This story originally was published in Global KY
Mohammed Saeed, 28, is a physician and a Visiting Fulbright Student at the University of Kentucky, having arrived in Lexington a year and half ago from Baghdad, Iraq. He is currently finishing his final semester of a Masters of Public Health Program, where he focuses on epidemiology, or the study of “the distribution and determinants of disease and injury in human populations.”
Mr. Saeed graduated from the University of Baghdad in 2007, and worked for more than two years as a physician in several hospitals in Baghdad. These and several volunteer experiences, including with an NGO working on health projects, helped him decide to apply for a Fulbright.
The decision to study in the US was not only related to the number of scholarships and opportunities available, but also to the fact that Mr. Saeed’s chosen field of study, public health, is not even offered in Iraqi universities.
“I chose public health because when I was practicing medicine, I realized how essential it is, and how lacking it is in Iraq,” Mr. Saeed said. “No one does public health in Iraq…[T]here are good doctors and nurses and health workers, but the system is not working.”
pictured left: Mr. Saeed delivering donated medical books to Baghdad Medical College.
On deciding ultimately to concentrate his studies on epidemiology, Mr. Saeed draws on his personal experience with disease epidemics in Baghdad, lamenting, “No one pays attention, no one actually investigates anything. When I worked at the pediatric hospital, we would see a surge in measles cases, but that would be it. We just treat them, we don’t investigate why it’s happening. Or another example, hepatitis – even through just talking to the patients, one could realize most of them come from al-Sadr City, which is an impoverished area of Baghdad, and the water is not clean – that’s why they’re getting hepatitis. But then no one does anything about it.”
One of the reasons these epidemics are ignored, Mr. Saeed mentions, is that these issues sink to the background in the context of news about “explosions and political change”. He recently gave a lecture at UK covering these and other issues – discussing the ‘Recent History of Iraq, US Involvement and War and Current Issues.’

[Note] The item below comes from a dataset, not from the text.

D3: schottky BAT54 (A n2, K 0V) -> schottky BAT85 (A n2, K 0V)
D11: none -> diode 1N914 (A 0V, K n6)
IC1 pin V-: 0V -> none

On post-war life, Mr. Saeed keeps a healthy balance of optimism and realism. He points to Iraq’s new political freedom (vs. the old “system of suppression”) and the country’s rising economic status and prosperity. He is glad that Iraqis no longer suffer under Saddam Hussein’s regime, and that the violence during the war, which peaked in 2006 and 2007, has been slowly subsiding. But he laughs when he hears mention of the end of the war, saying, “The war is over to the US, but not to Iraqis – for us, it’s still going on.”
He admits that he and many others in Iraq have become less idealistic over time - largely due to systemic challenges of corruption and poor management - but he still embraces the opportunity that the Fulbright Program has given him to build his skills at the University of Kentucky. As quoted by a recent USA Today article that featured Mr. Saeed, “This is giving us the tools to hopefully fix some of the problems. The more of us that can get this kind of experience, the better Iraq will be.”

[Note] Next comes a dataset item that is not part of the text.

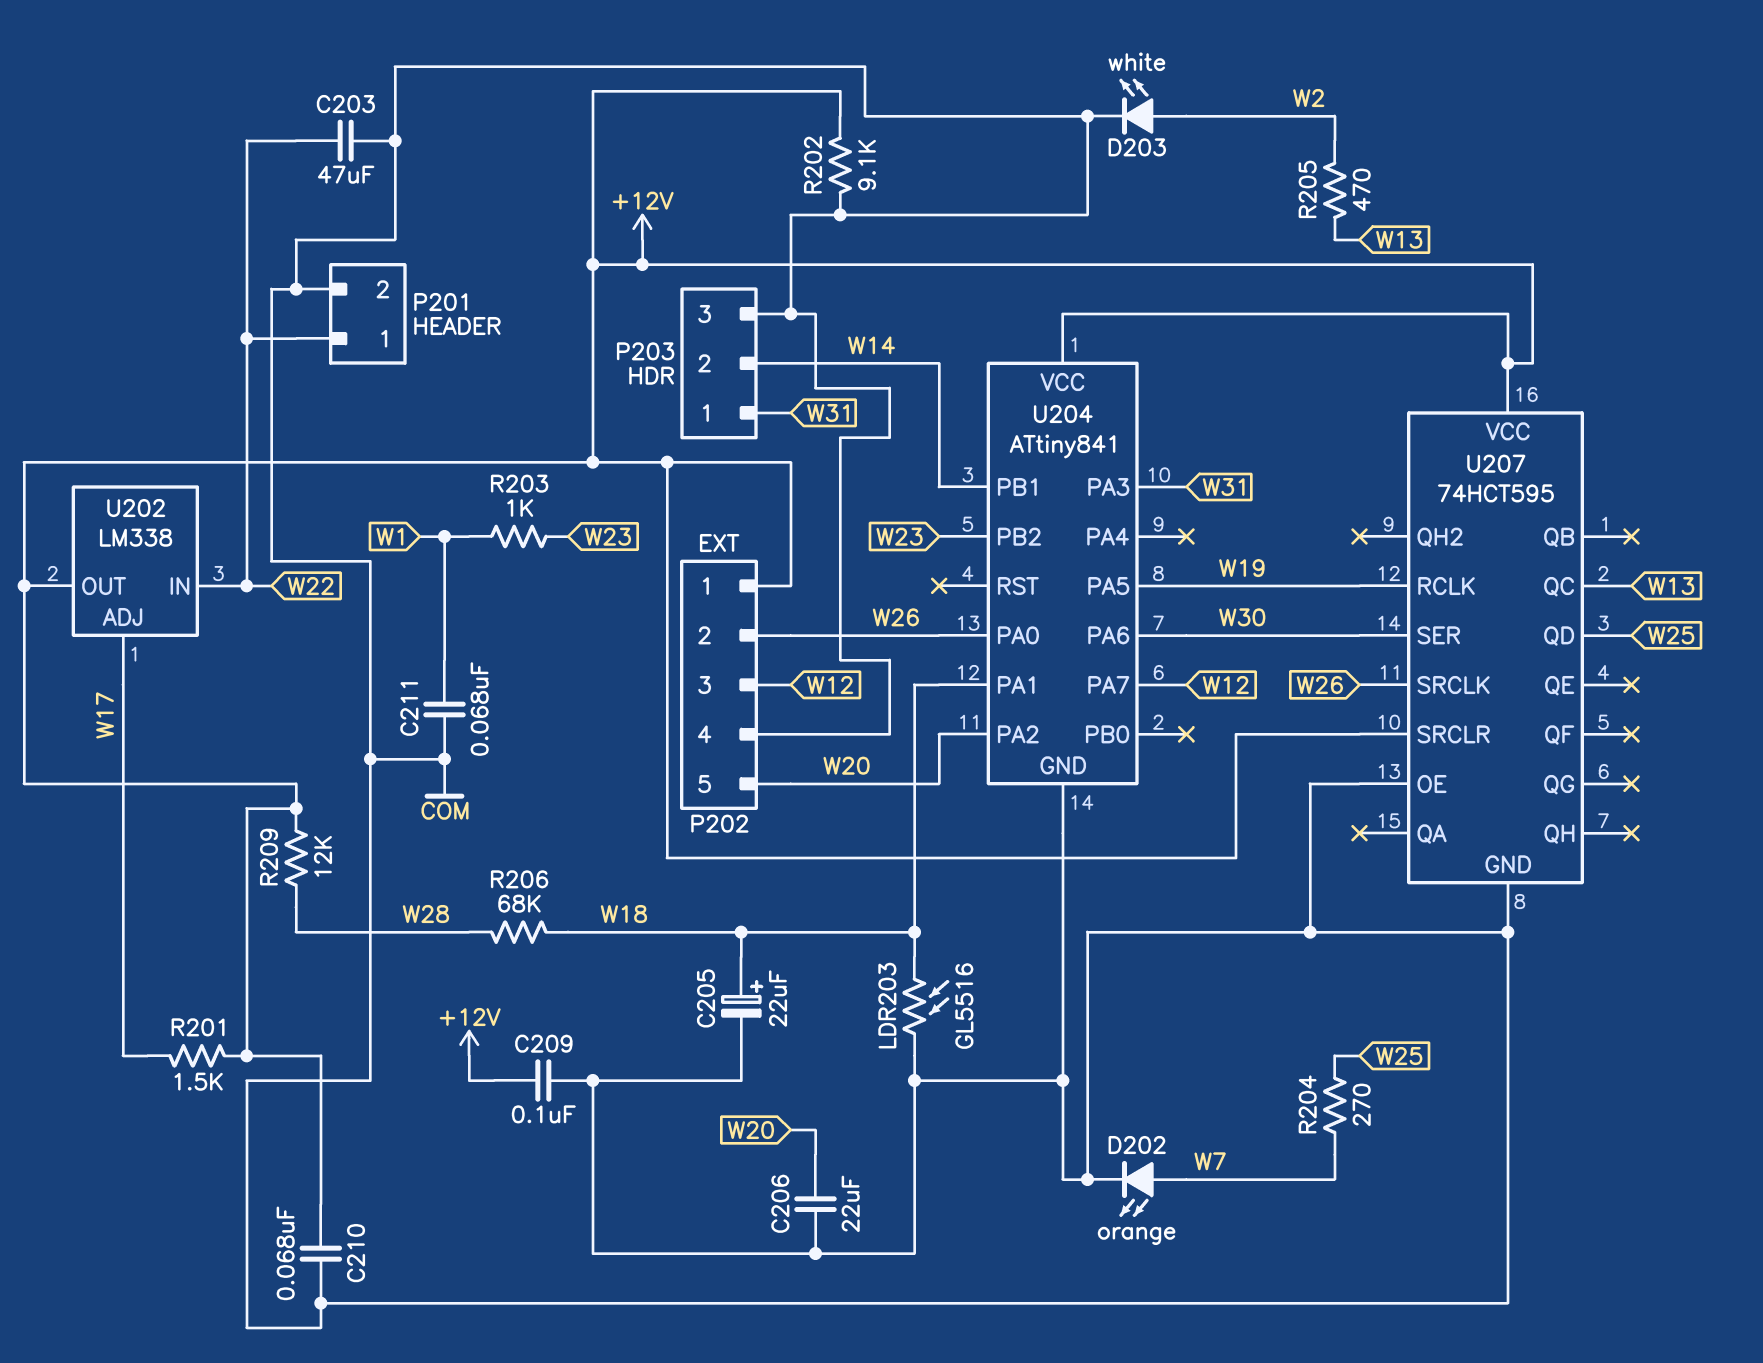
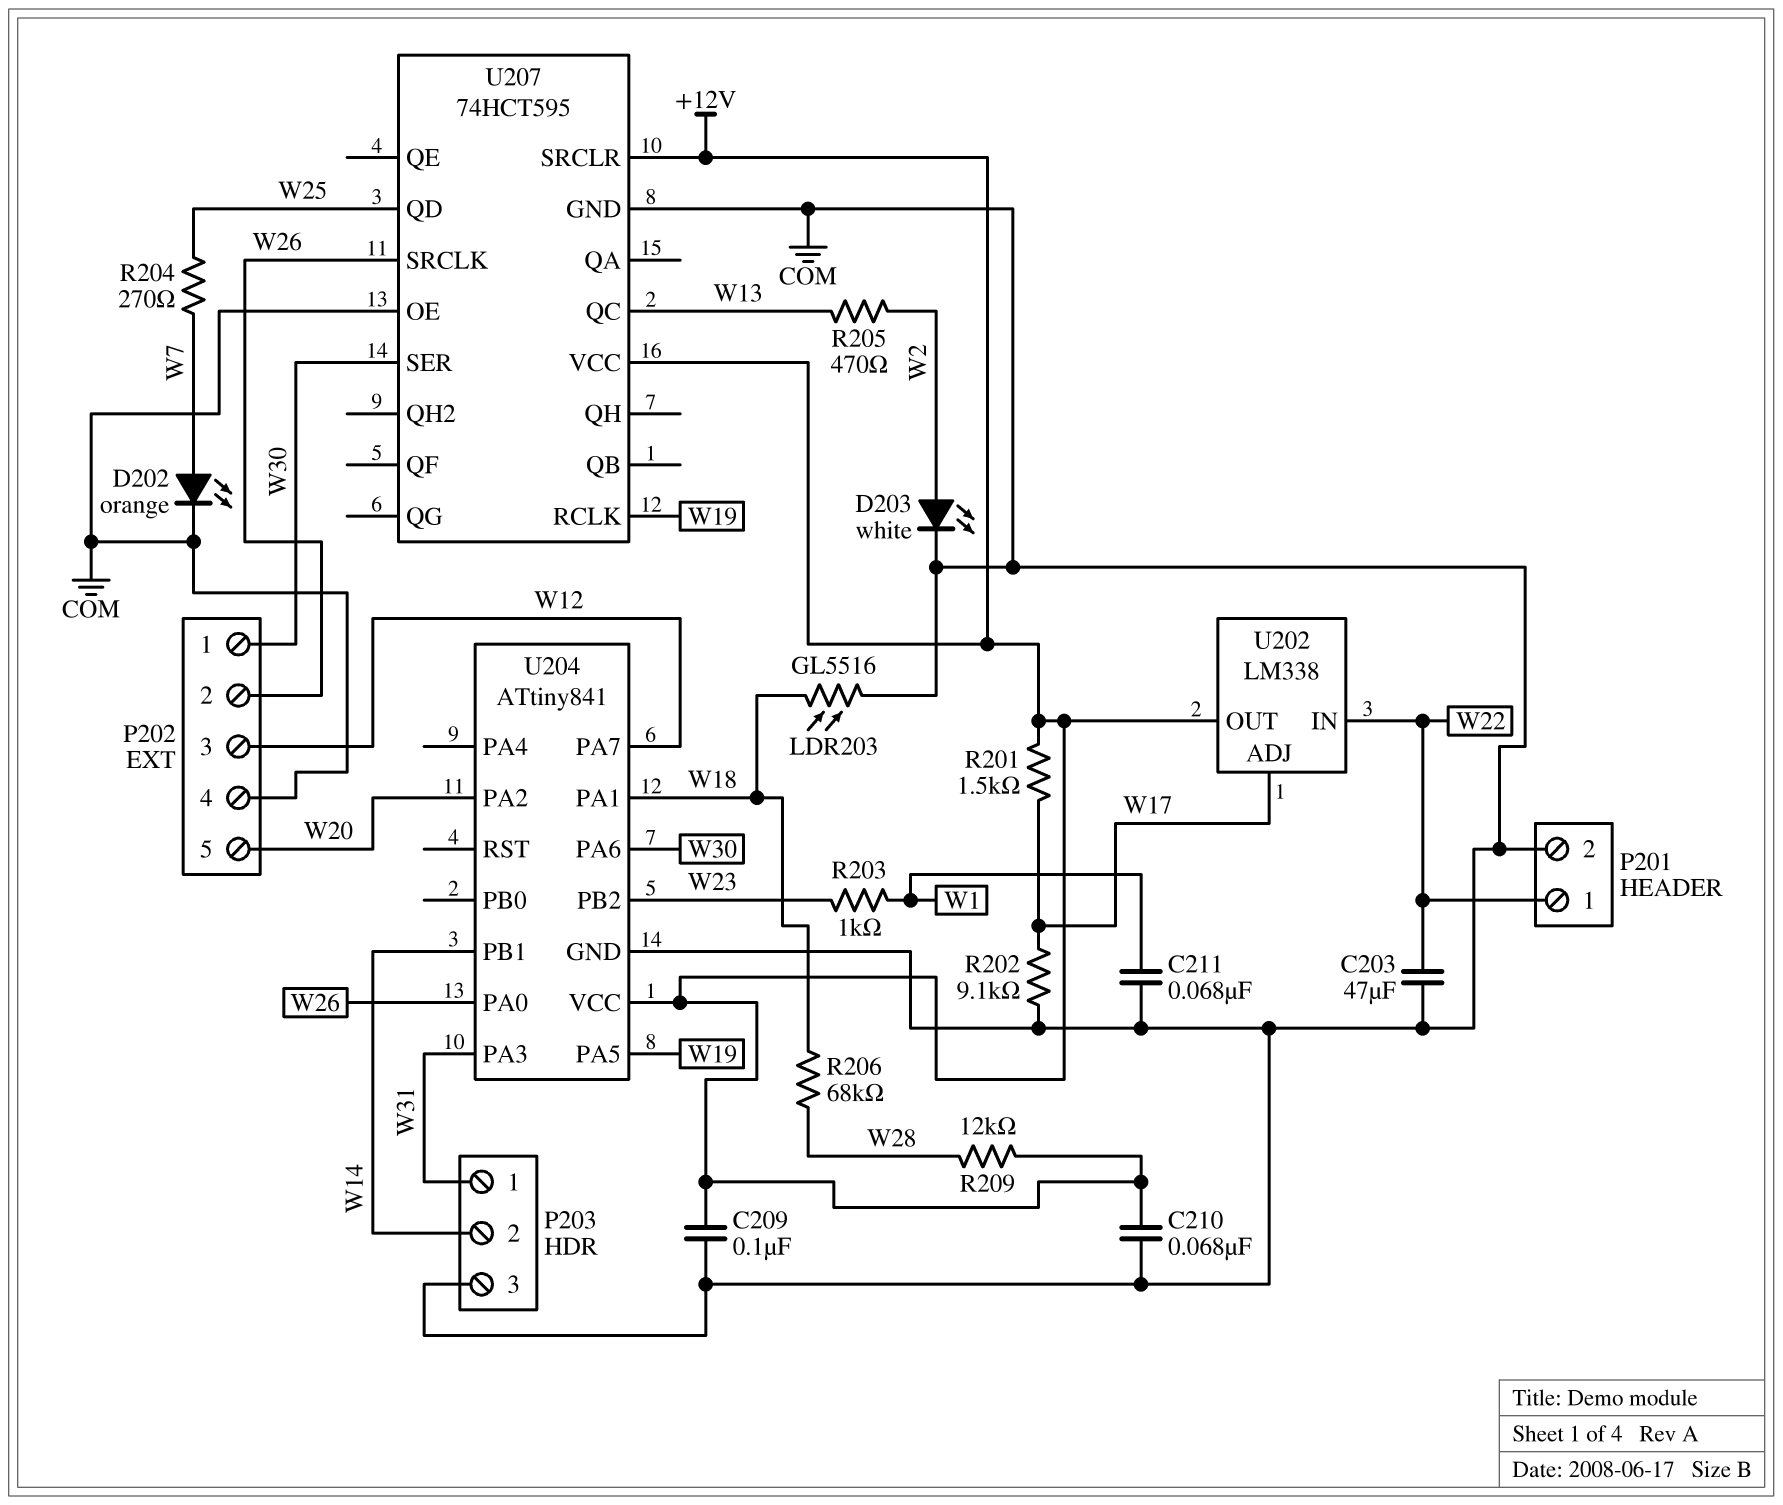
C205: 22uF (plus W18, minus COM) -> none
C206: 22uF (COM, W20) -> none
P202 pin 1: +12V -> W30
R202: 9.1k (+12V, COM) -> 9.1k (COM, W17)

Of his experience at the University of Kentucky, Mr. Saeed is very positive. He notes that the academic climate and the relationship between faculty members and students are “very different from what I’m used to in Iraq. The atmosphere is much more casual. The professors are much more helping and concerned – they would approach a student if [they thought] something was wrong. And there are so many resources here to help students.” He pauses and laughs again, saying “Even the campus…a college in Iraq would be surrounded by walls, but here everything’s open.” He has also taken advantage of opportunities outside of UK, including a summer internship at the Center for Disease Control in Atlanta, Georgia last year.

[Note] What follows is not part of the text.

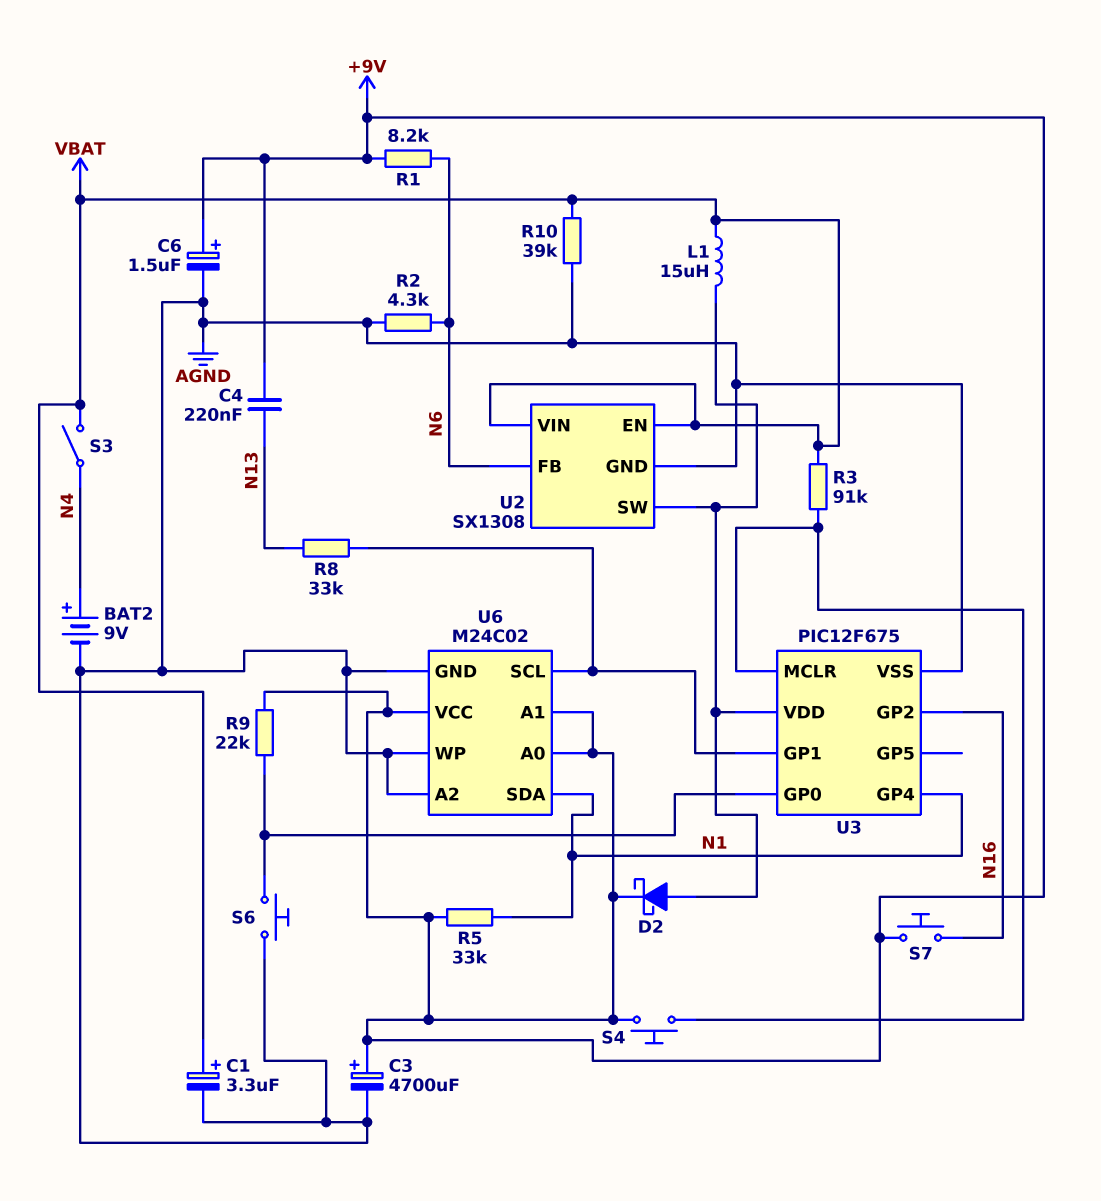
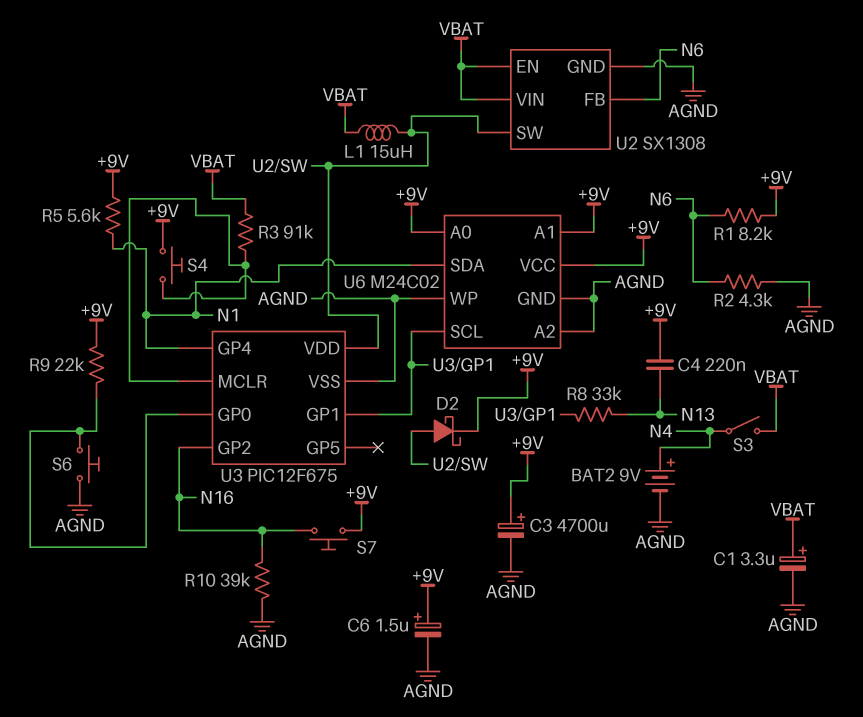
R5: 33k (+9V, N1) -> 5.6k (+9V, N1)
R10: 39k (AGND, VBAT) -> 39k (AGND, N16)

The hope that these and other similar experiences will help to shape the next generation of leaders in Iraq is largely behind a broader national effort to increase the number of Iraqis studying in the US - an effort that reaches to the top echelons of government. “Through efforts like the Fulbright program,” President Obama said in a December press conference, “we’re welcoming more Iraqi students and future leaders to America to study and form friendships that will bind our nations together for generations to come.”
Mohammed Saeed is one of six Visiting Fulbright students at the University of Kentucky for the 2011/12 academic year. There are also three Fulbright scholars who are teaching and/or conducting research at UK. Mr. Saeed is a TA for the Department of Statistics and an RA for the Applied Statistics Lab.